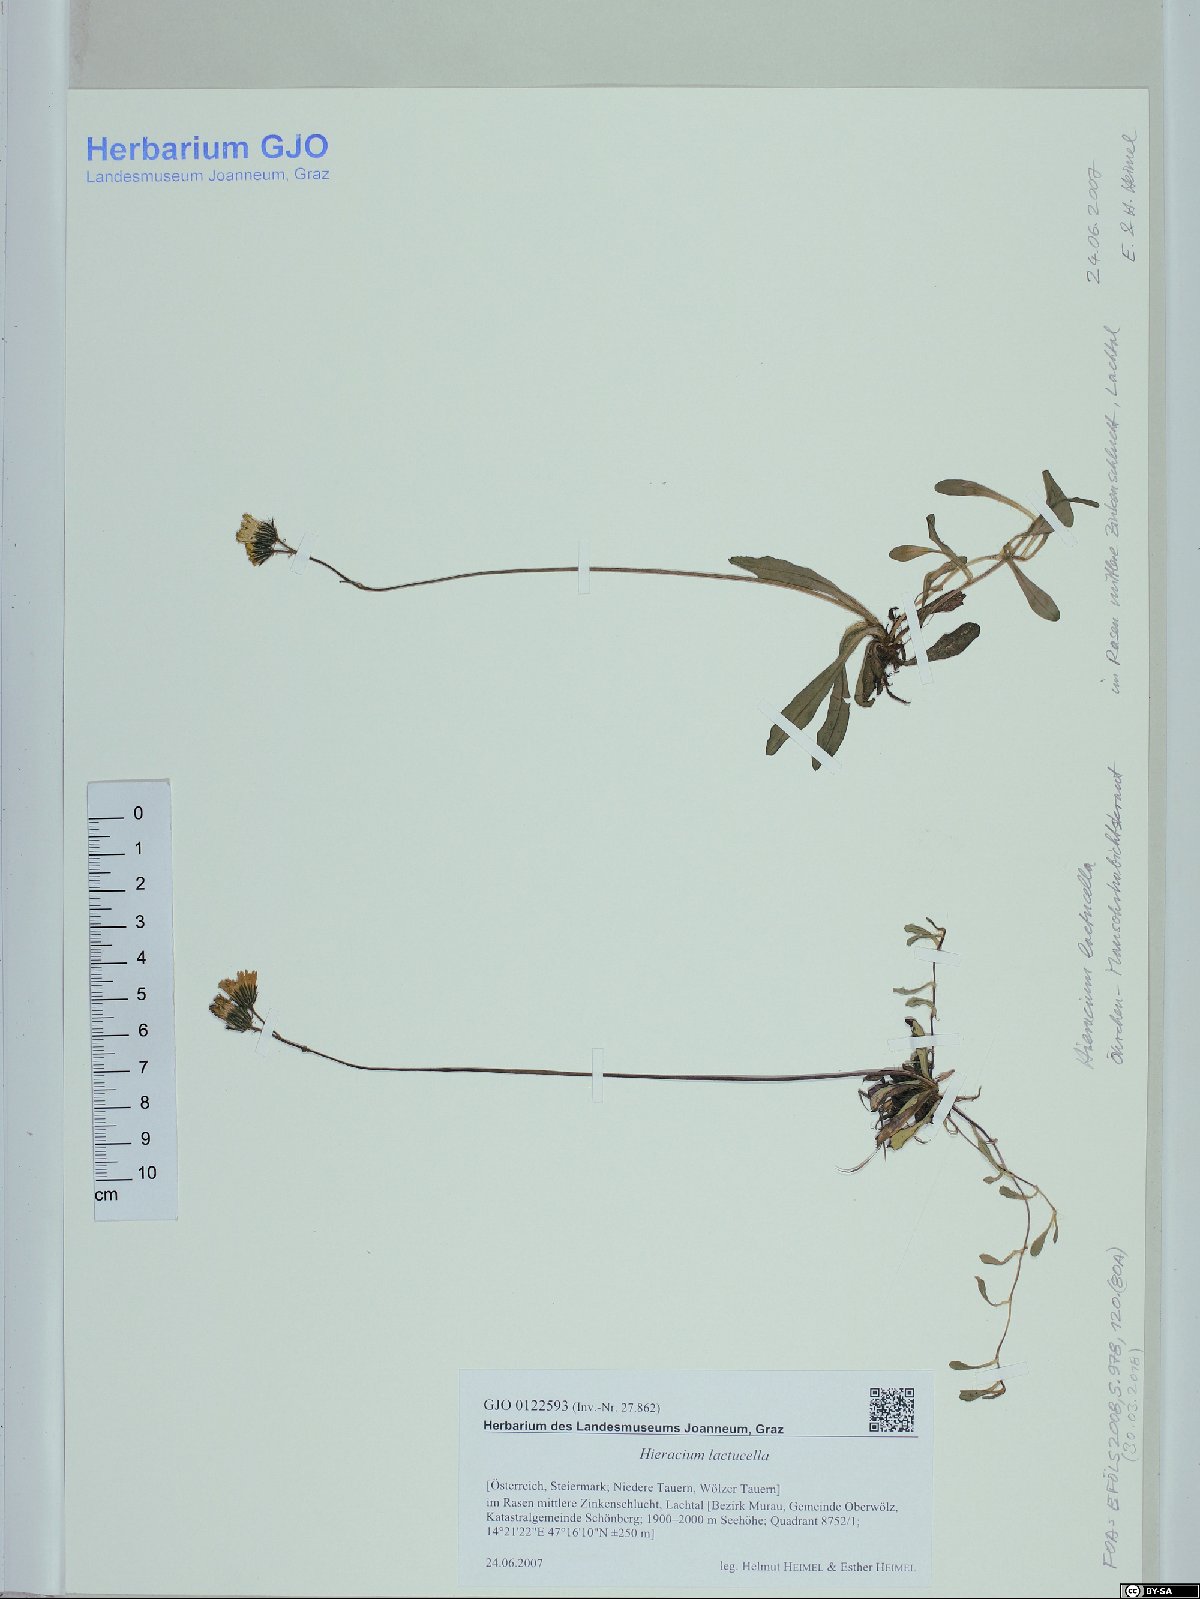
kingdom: Plantae
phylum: Tracheophyta
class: Magnoliopsida
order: Asterales
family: Asteraceae
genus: Pilosella
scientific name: Pilosella lactucella
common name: Glaucous fox-and-cubs
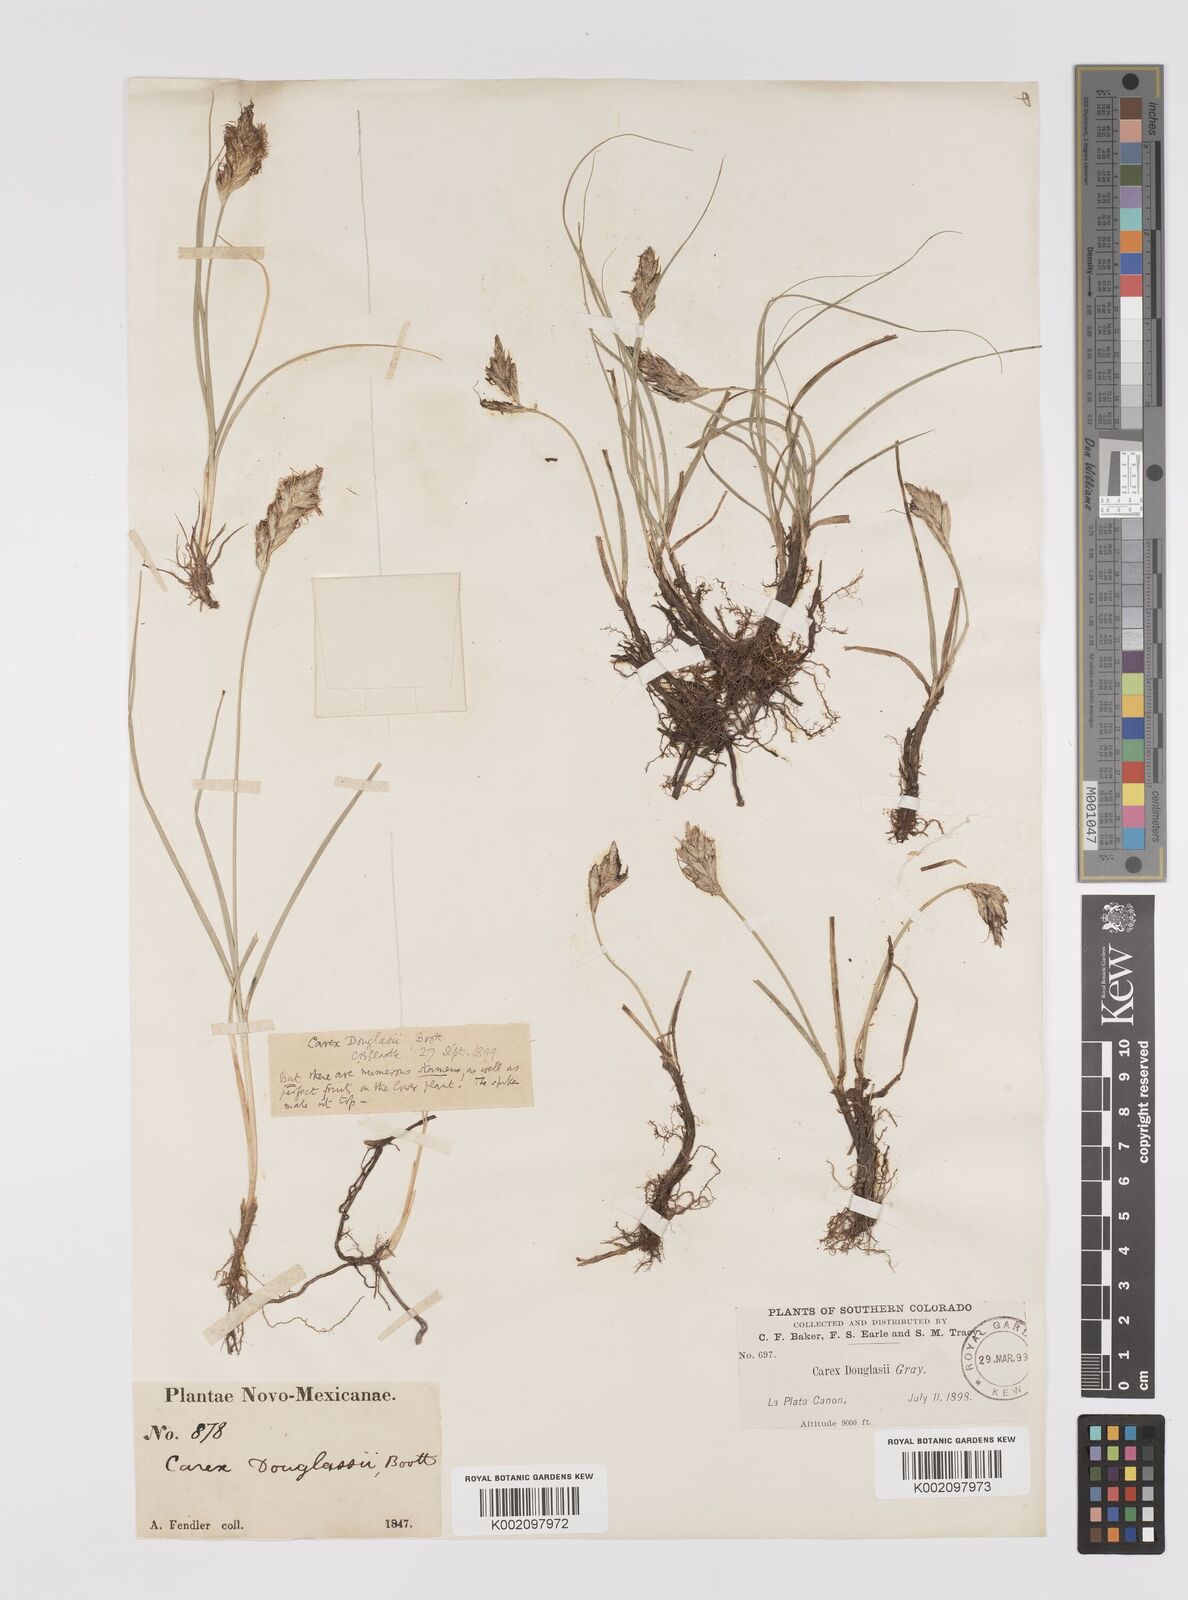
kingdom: Plantae
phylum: Tracheophyta
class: Liliopsida
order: Poales
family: Cyperaceae
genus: Carex
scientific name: Carex douglasii
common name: Douglas' sedge
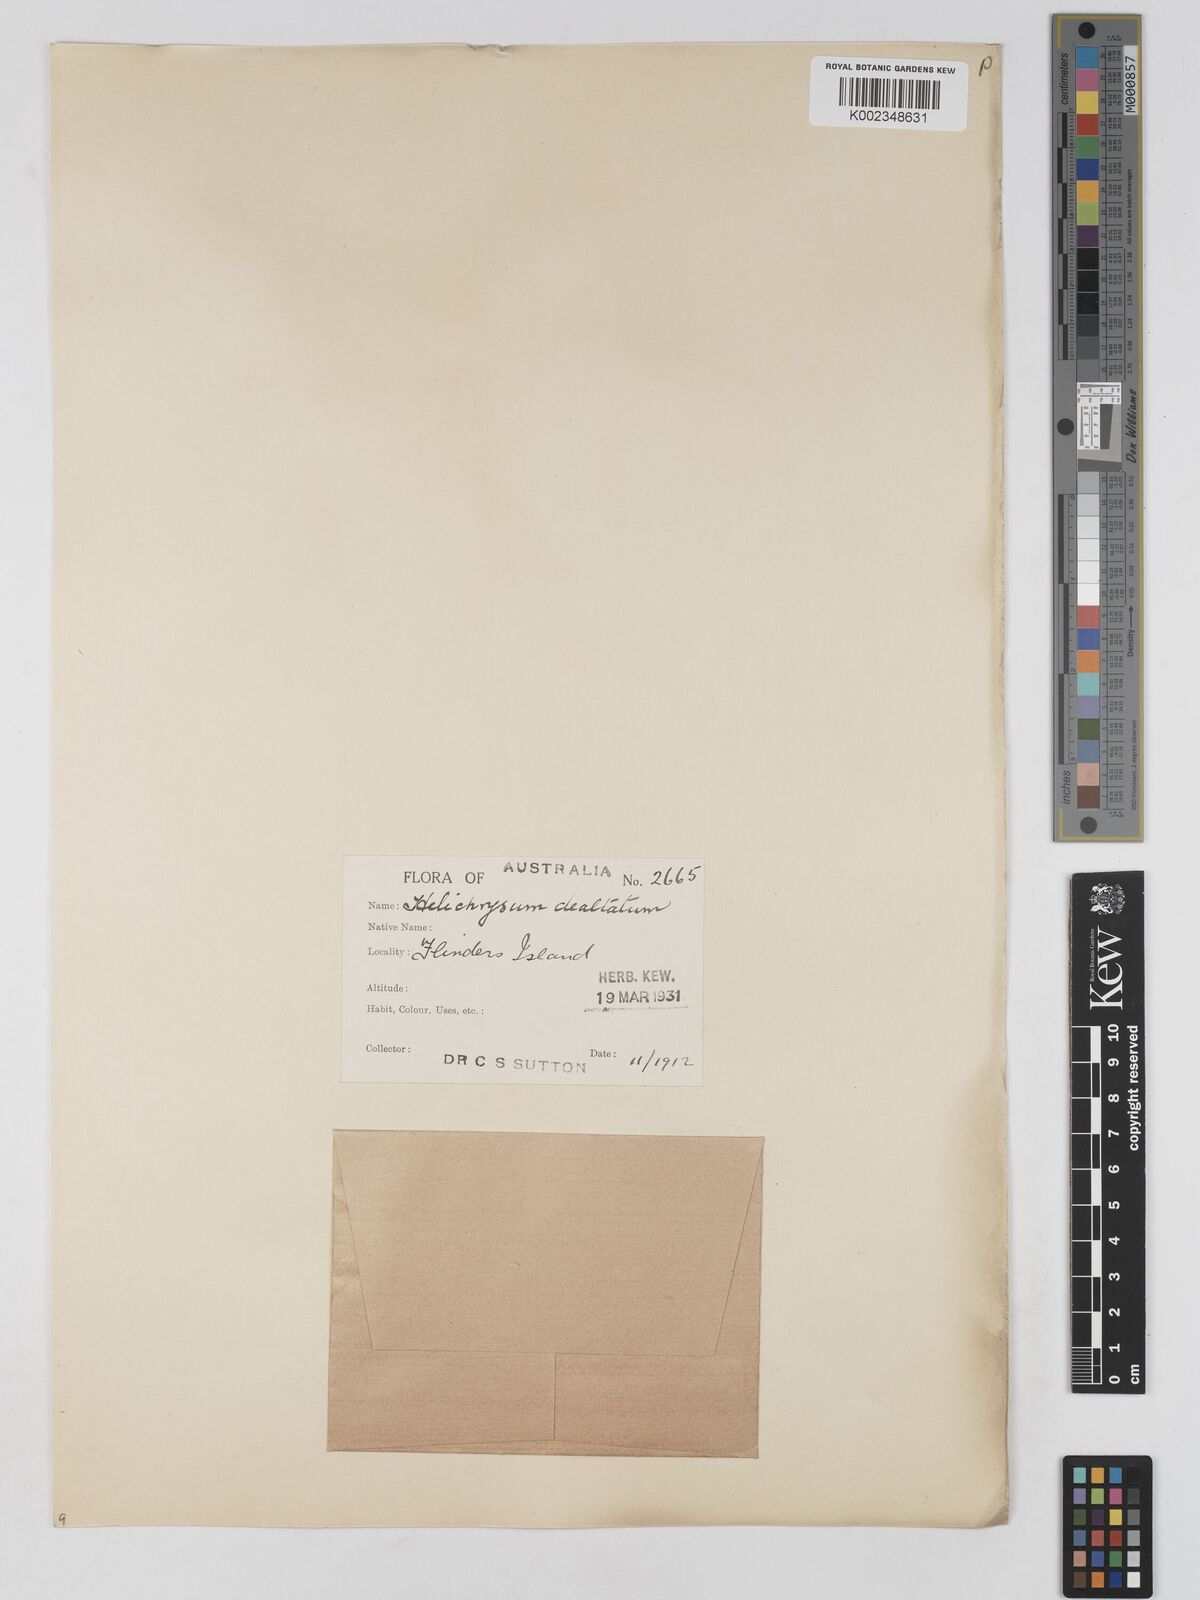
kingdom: Plantae
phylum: Tracheophyta
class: Magnoliopsida
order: Asterales
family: Asteraceae
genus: Argentipallium
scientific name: Argentipallium dealbatum
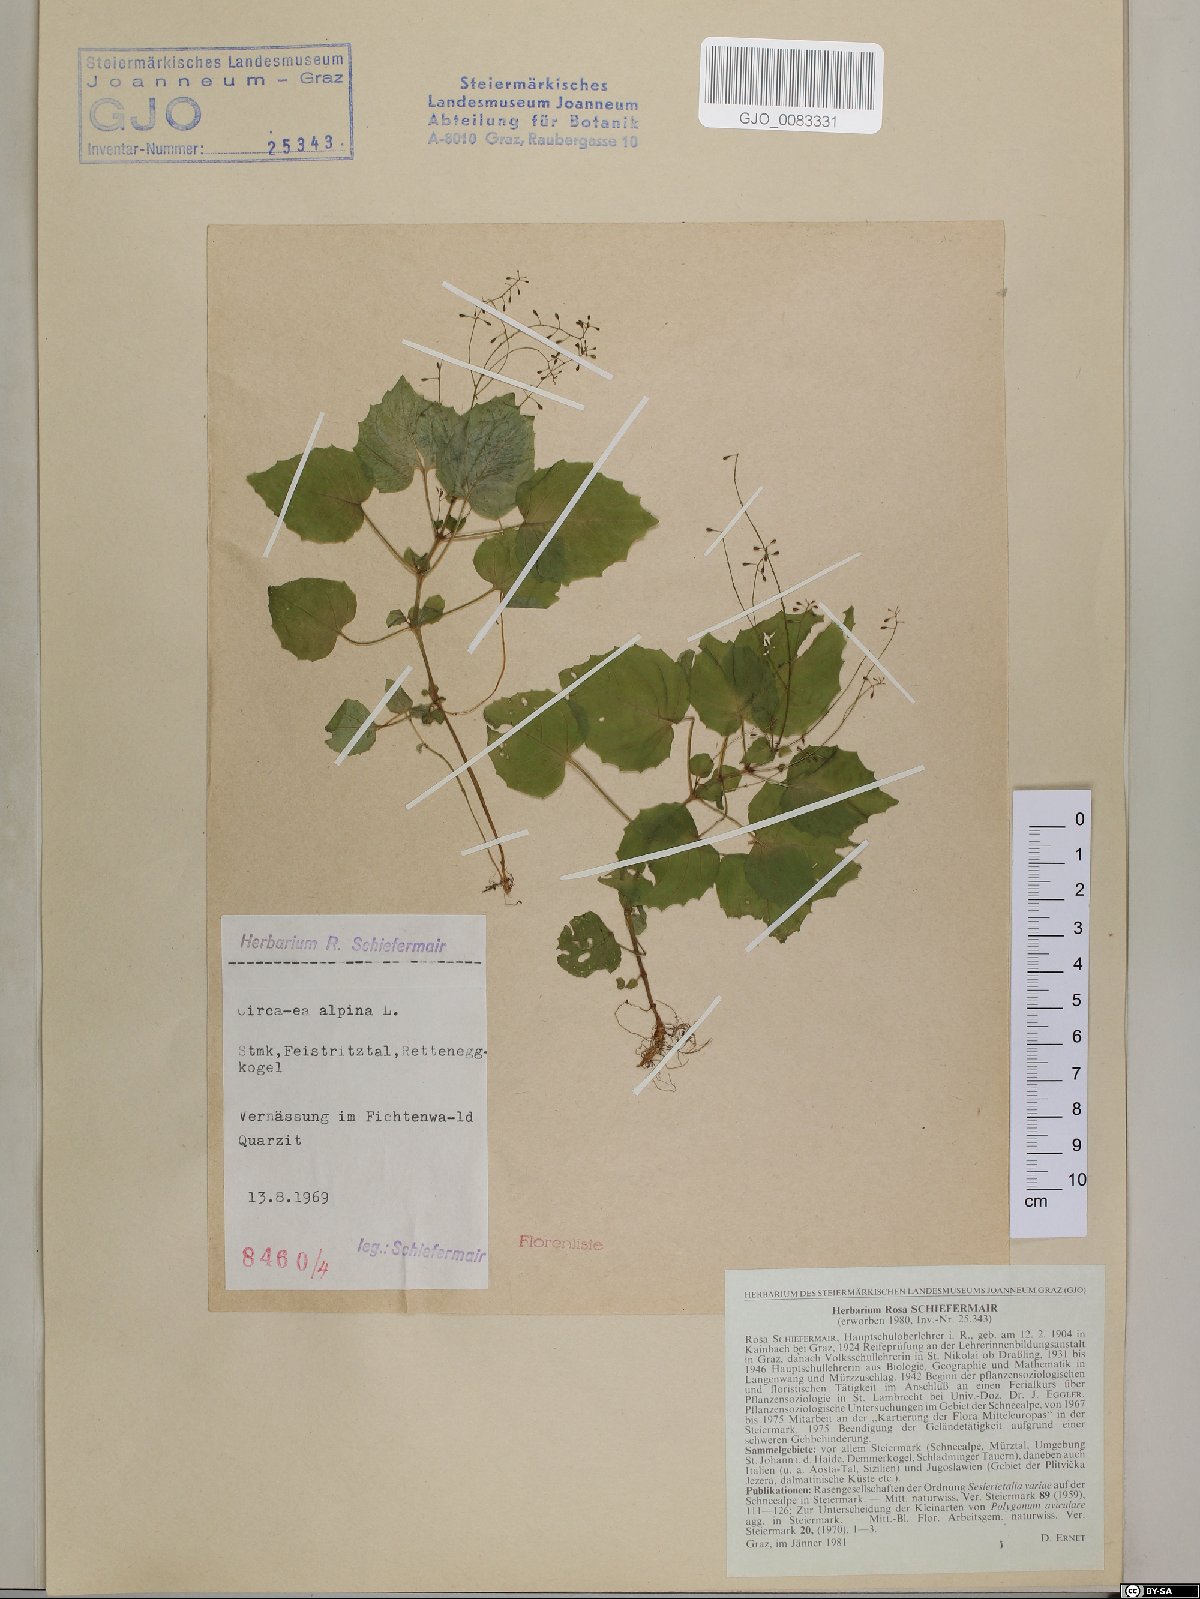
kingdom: Plantae
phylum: Tracheophyta
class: Magnoliopsida
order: Myrtales
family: Onagraceae
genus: Circaea
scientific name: Circaea alpina
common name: Alpine enchanter's-nightshade
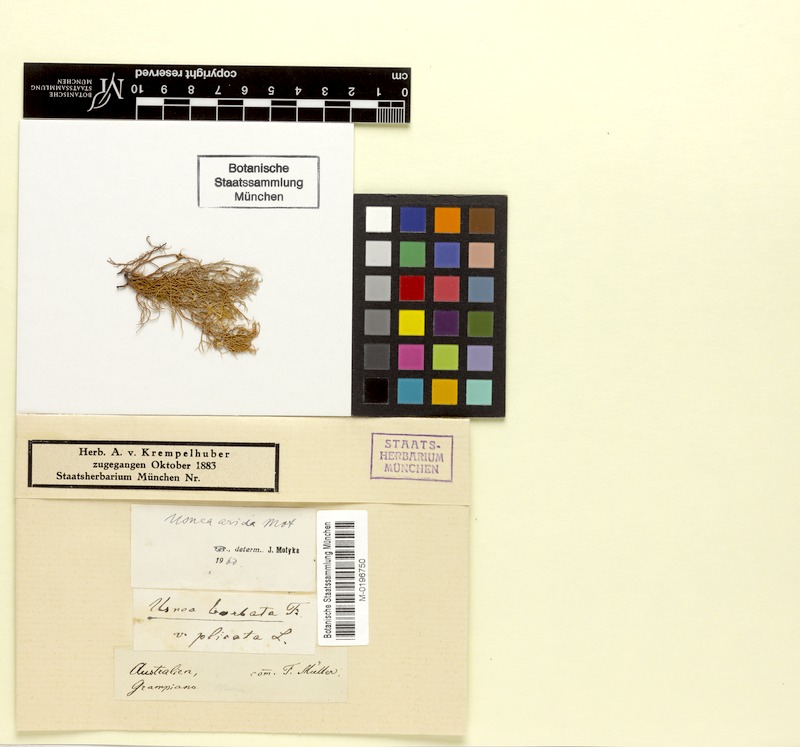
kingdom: Fungi
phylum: Ascomycota
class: Lecanoromycetes
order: Lecanorales
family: Parmeliaceae
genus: Usnea
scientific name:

* _Work to complete_:
Reproduce the text lines of every item above verbatim, omitting the pictures.

* _Answer to this problem_:
kingdom: Plantae
phylum: Tracheophyta
class: Magnoliopsida
order: Asterales
family: Asteraceae
genus: Pilosella
scientific name: Pilosella lactucella
common name: Glaucous fox-and-cubs
kingdom: Plantae
phylum: Tracheophyta
class: Liliopsida
order: Poales
family: Cyperaceae
genus: Carex
scientific name: Carex douglasii
common name: Douglas' sedge
kingdom: Plantae
phylum: Tracheophyta
class: Magnoliopsida
order: Asterales
family: Asteraceae
genus: Argentipallium
scientific name: Argentipallium dealbatum
kingdom: Plantae
phylum: Tracheophyta
class: Magnoliopsida
order: Myrtales
family: Onagraceae
genus: Circaea
scientific name: Circaea alpina
common name: Alpine enchanter's-nightshade
kingdom: Fungi
phylum: Ascomycota
class: Lecanoromycetes
order: Lecanorales
family: Parmeliaceae
genus: Usnea
scientific name:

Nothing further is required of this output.